Aulas que são verdadeiras sessões de torturas. Professores e gestores presos ainda a conteúdos clássicos e um sistema educacional, que vem de berço, que privilegia a dependência na hora de aprender. Tudo isso pode encontrar uma saída, de acordo com o professor Ronaldo Mota, ex-Secretário Nacional de Educação Superior e de Educação a Distância do MEC e que hoje atua no Instituto de Educação da Universidade de Londres. “Não dá para pensar em transformação educacional desacoplado da transformação de novas tecnologias” afirmou durante palestra no seminário das Faculdades Estácio, realizado nesta quarta-feira em um hotel da zona sul do Rio. “Educação não pode ser menos atraente para um jovem do que um game” disse.

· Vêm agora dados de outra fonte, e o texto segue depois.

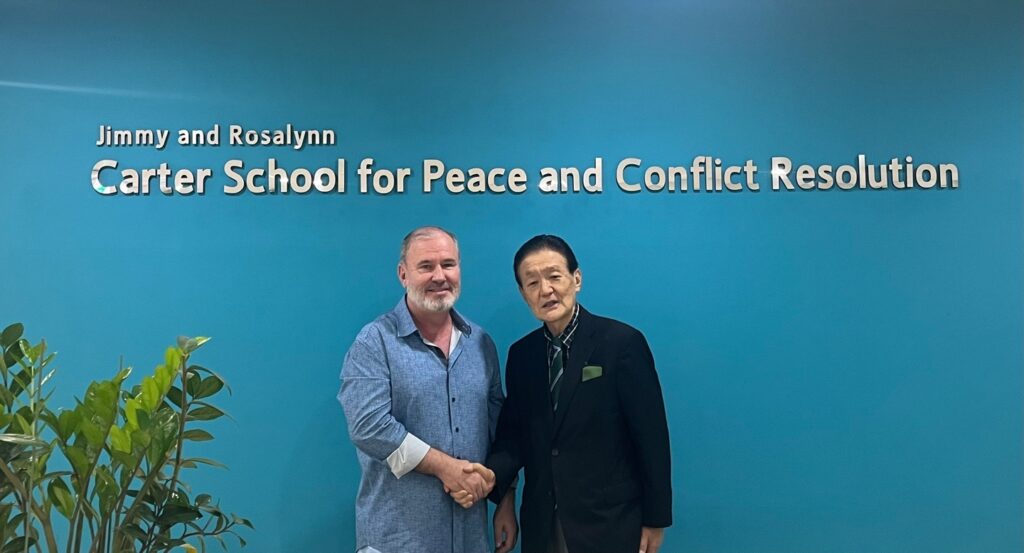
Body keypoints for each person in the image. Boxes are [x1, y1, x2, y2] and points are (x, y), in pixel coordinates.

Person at [460, 234, 672, 553]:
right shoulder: (522, 355)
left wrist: (655, 519)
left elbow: (651, 437)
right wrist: (491, 478)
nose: (545, 290)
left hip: (610, 523)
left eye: (554, 276)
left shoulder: (621, 344)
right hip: (542, 522)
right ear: (523, 293)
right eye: (532, 283)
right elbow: (514, 436)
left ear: (577, 279)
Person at [339, 226, 502, 553]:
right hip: (397, 541)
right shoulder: (374, 342)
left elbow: (499, 427)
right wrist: (447, 468)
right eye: (426, 266)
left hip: (470, 539)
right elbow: (368, 427)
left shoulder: (480, 343)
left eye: (448, 264)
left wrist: (502, 493)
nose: (440, 276)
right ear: (403, 274)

O professor disse que é preciso estimular o lado de gestores, professores e alunos pelo uso das novas tecnologias. “Não dá para imaginar, hoje, professores que não saibam lidar com novas tecnologias e nem com tecnologias que estão por chegar. Acho impossível formar um bom profissional hoje sem que ele tenha sido submetido a lidar com competência com o que existe de mais avançado” afirmou, sem distinguir ensino à distância e presencial. E para ele não bastam campanhas que dotem os professores com tablets. “Tablet é um equipamento duro. O conteúdo é que importa. Ao estudante não basta ter acesso ao conteúdo. Ele precisa interagir, modificar, questionar, dar opinião, colaborar com outros colegar. Isso é barato, é factível. Alguns professores dizem que os estudantes não vão gostar. Mas estão equivocados. É disso que eles gostam. É colocar a educação em uma linguagem em todos os níveis”, afirmou Mota.

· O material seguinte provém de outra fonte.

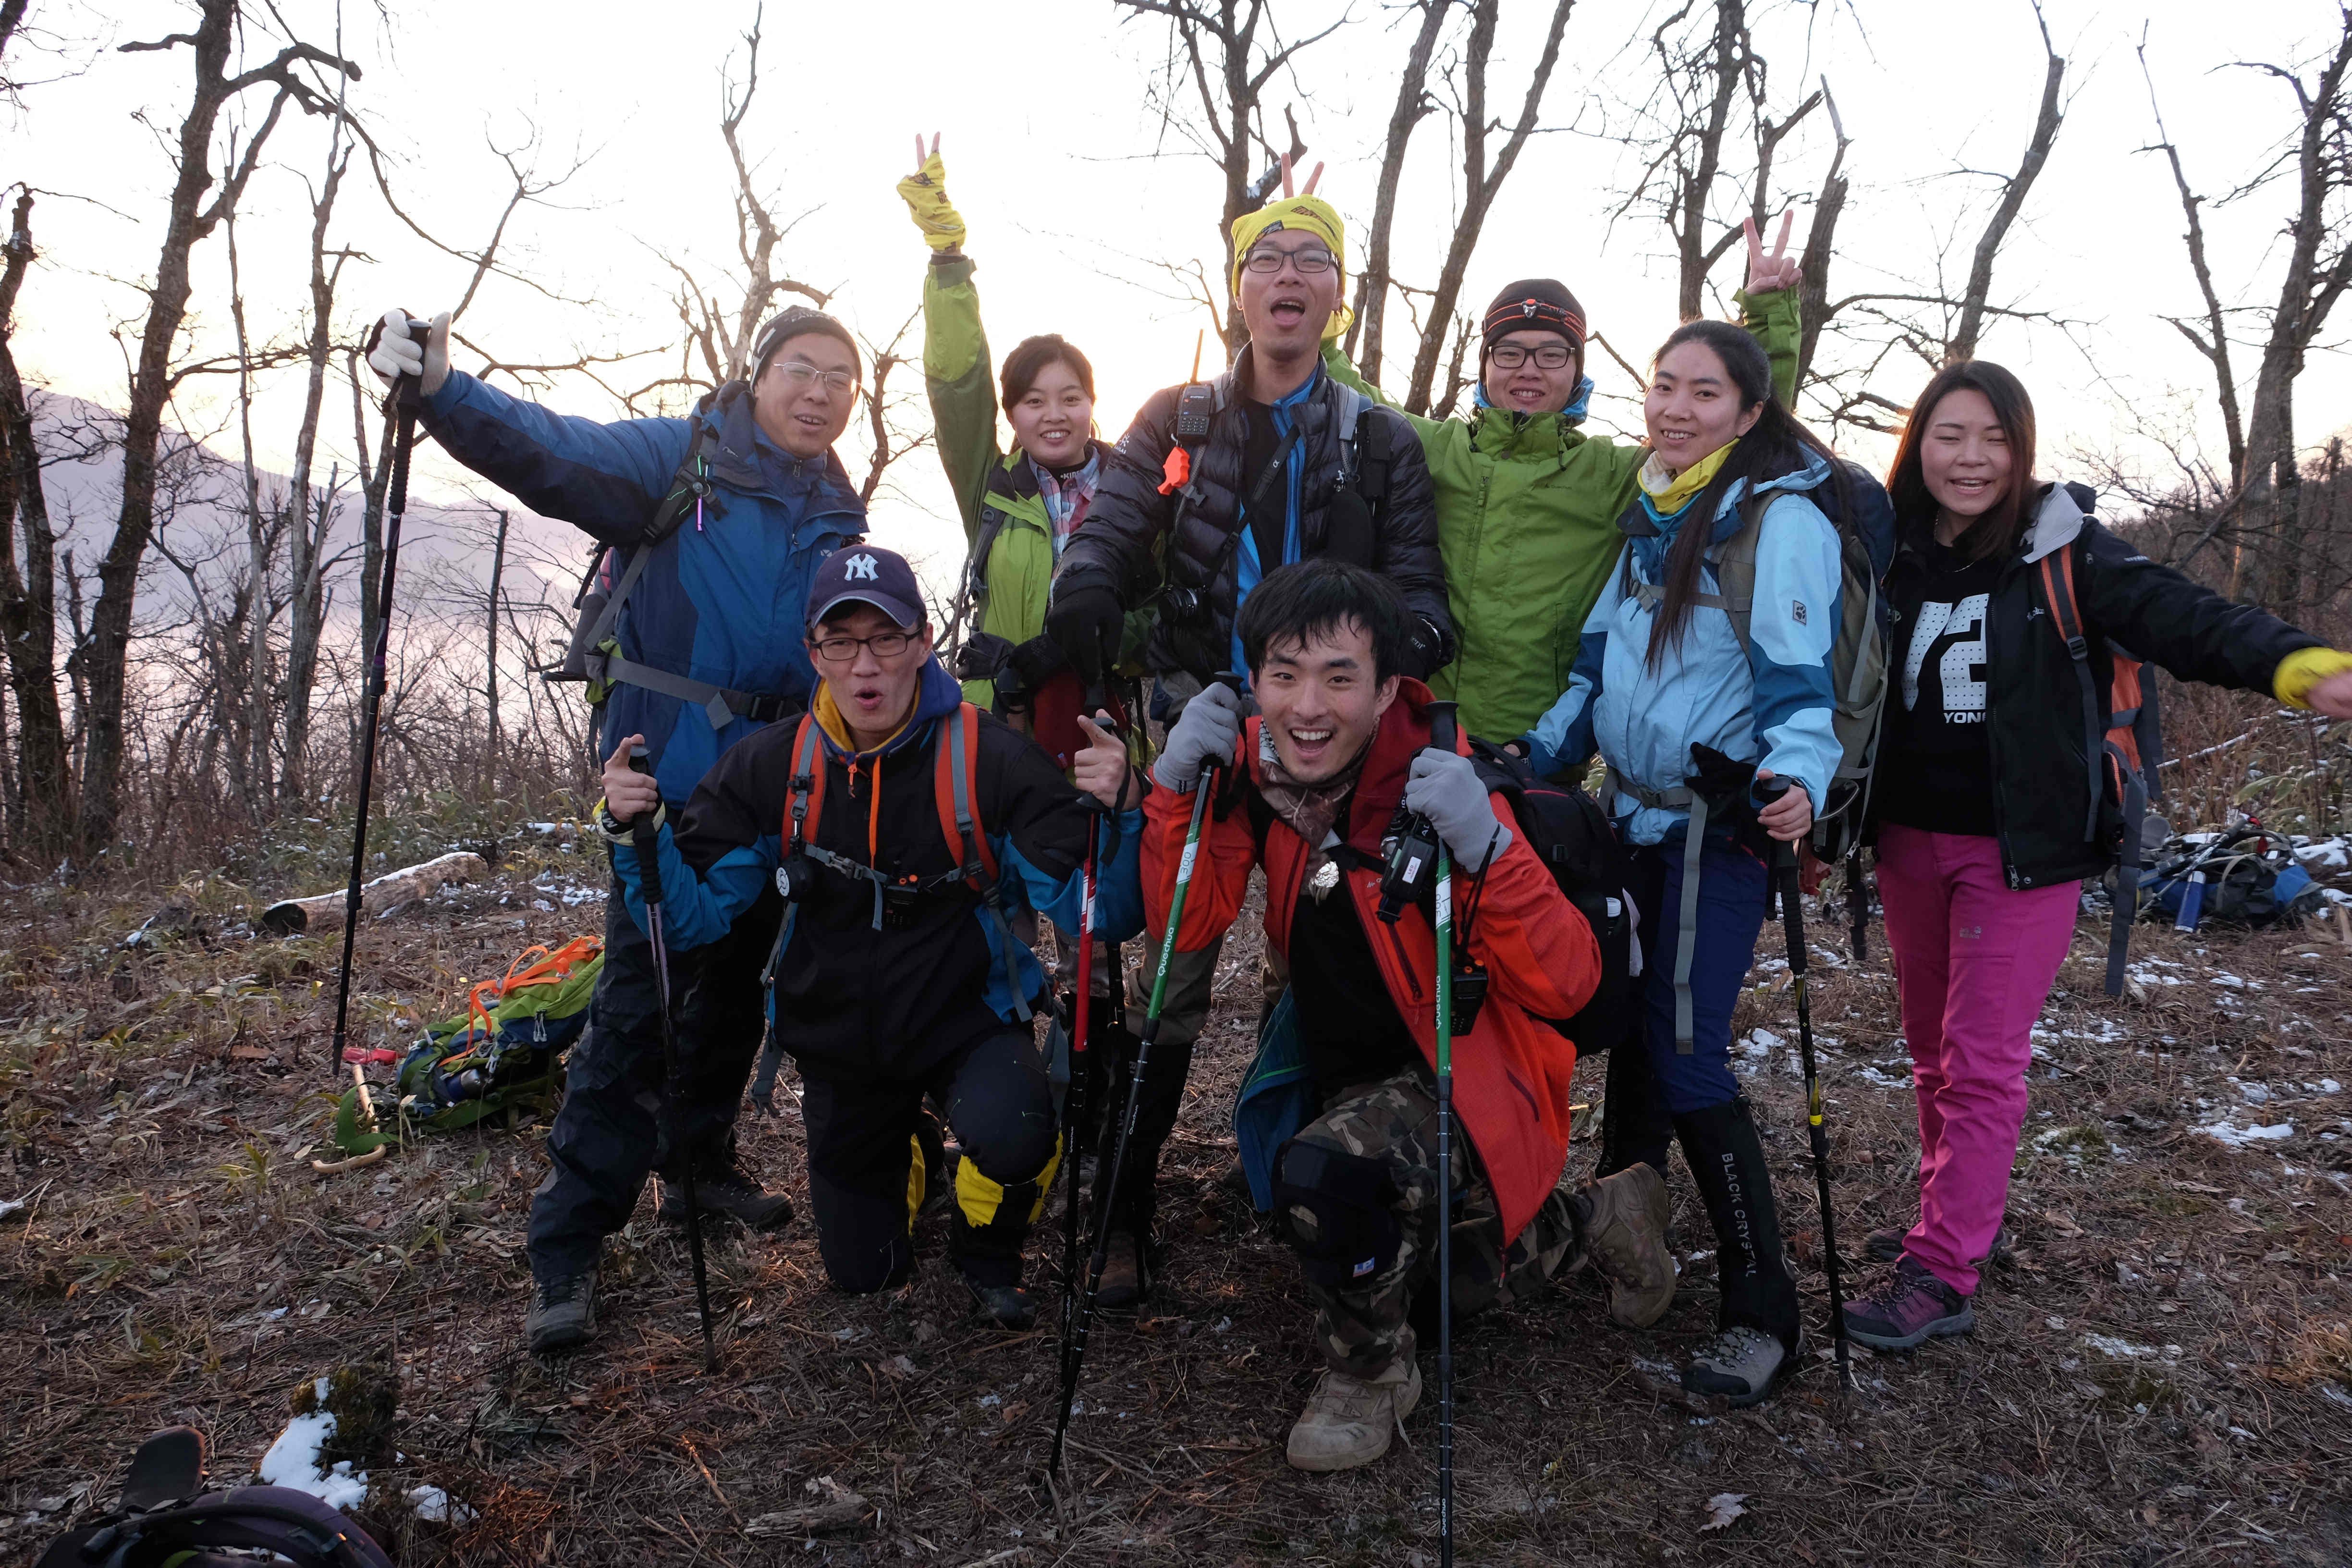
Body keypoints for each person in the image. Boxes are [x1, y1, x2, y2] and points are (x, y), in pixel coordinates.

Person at [367, 302, 870, 1351]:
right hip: (668, 788)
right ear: (758, 372)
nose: (820, 392)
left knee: (734, 994)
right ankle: (568, 1243)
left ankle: (695, 1167)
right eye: (802, 368)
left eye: (841, 380)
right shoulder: (679, 460)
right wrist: (445, 392)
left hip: (776, 793)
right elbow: (550, 451)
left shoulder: (836, 507)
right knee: (639, 1013)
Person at [1842, 362, 2352, 1352]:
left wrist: (2295, 663)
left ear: (2022, 447)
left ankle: (1943, 1269)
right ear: (1918, 445)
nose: (1972, 458)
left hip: (2023, 851)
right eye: (1950, 435)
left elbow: (2186, 617)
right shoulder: (1887, 549)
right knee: (1932, 1053)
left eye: (1994, 437)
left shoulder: (2064, 550)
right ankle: (1952, 1217)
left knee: (1981, 1062)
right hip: (1906, 840)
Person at [1144, 559, 1675, 1472]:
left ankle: (1370, 1376)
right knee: (1411, 1277)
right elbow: (1185, 928)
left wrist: (1489, 846)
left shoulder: (1444, 789)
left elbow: (1570, 985)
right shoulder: (1253, 772)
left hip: (1466, 1073)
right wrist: (1172, 790)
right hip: (1341, 1071)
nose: (1308, 707)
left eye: (1339, 677)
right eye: (1284, 674)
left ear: (1388, 687)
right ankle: (1600, 1216)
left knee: (1328, 1181)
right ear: (1254, 679)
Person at [1045, 176, 1454, 1302]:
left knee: (1312, 961)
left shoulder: (1380, 440)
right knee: (1171, 969)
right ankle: (1124, 1212)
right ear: (1238, 289)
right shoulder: (1176, 418)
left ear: (1337, 294)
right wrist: (1085, 588)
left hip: (1327, 740)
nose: (1287, 275)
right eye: (1265, 258)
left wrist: (1395, 645)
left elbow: (1421, 585)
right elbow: (1114, 522)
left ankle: (1292, 1177)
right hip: (1206, 721)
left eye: (1310, 259)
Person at [599, 545, 1146, 1329]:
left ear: (923, 643)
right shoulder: (768, 769)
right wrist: (634, 834)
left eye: (886, 638)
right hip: (840, 1042)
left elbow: (1102, 916)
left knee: (1019, 1131)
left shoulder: (994, 761)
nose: (866, 665)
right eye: (842, 641)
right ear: (813, 654)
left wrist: (1123, 814)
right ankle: (913, 1150)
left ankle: (986, 1250)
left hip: (966, 1021)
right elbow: (695, 920)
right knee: (865, 1276)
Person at [1523, 319, 1850, 1406]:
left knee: (1685, 1049)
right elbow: (1594, 669)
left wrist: (1794, 779)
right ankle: (1633, 1230)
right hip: (1631, 820)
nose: (1675, 407)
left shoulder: (1779, 519)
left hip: (1720, 826)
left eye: (1704, 393)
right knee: (1626, 1022)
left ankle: (1764, 1311)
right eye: (1664, 385)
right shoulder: (1651, 511)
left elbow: (1799, 684)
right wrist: (1523, 759)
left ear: (1749, 413)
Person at [897, 134, 1155, 1302]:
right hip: (994, 754)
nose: (1055, 412)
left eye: (1072, 396)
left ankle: (1094, 1138)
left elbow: (1165, 613)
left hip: (1096, 750)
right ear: (1014, 415)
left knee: (1095, 952)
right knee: (990, 941)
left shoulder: (1140, 489)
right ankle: (998, 1140)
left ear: (1095, 405)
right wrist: (949, 261)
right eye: (1034, 399)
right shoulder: (991, 488)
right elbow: (952, 384)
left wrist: (1104, 641)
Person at [1323, 214, 1806, 742]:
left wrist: (1767, 319)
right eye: (1509, 352)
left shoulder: (1616, 475)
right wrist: (1309, 269)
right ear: (1485, 366)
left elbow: (1730, 427)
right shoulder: (1431, 448)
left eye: (1553, 355)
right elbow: (1346, 394)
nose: (1529, 369)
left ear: (1577, 371)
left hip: (1531, 750)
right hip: (1413, 726)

Para Ronaldo Mota os gestores educacionais e professores precisam ser ousados na hora de mudar e advoga pela ideia de lançaram portais interativos das disciplinas para que o estudante tenha acesso ao conteúdo antes mesmo de chegar à sala de aula. “Não existirá no futuro a figura do estudante que chega à sala de aula na total ignorância do vai ser falado. Alguns estudantes que não vão querer fazer isso, mas esses não terão acesso à sala de aula por não terem se preparado adequadamente. Consequemente, poderemos ter menos aulas, mas mais produtivas e mais interessantes”, disse.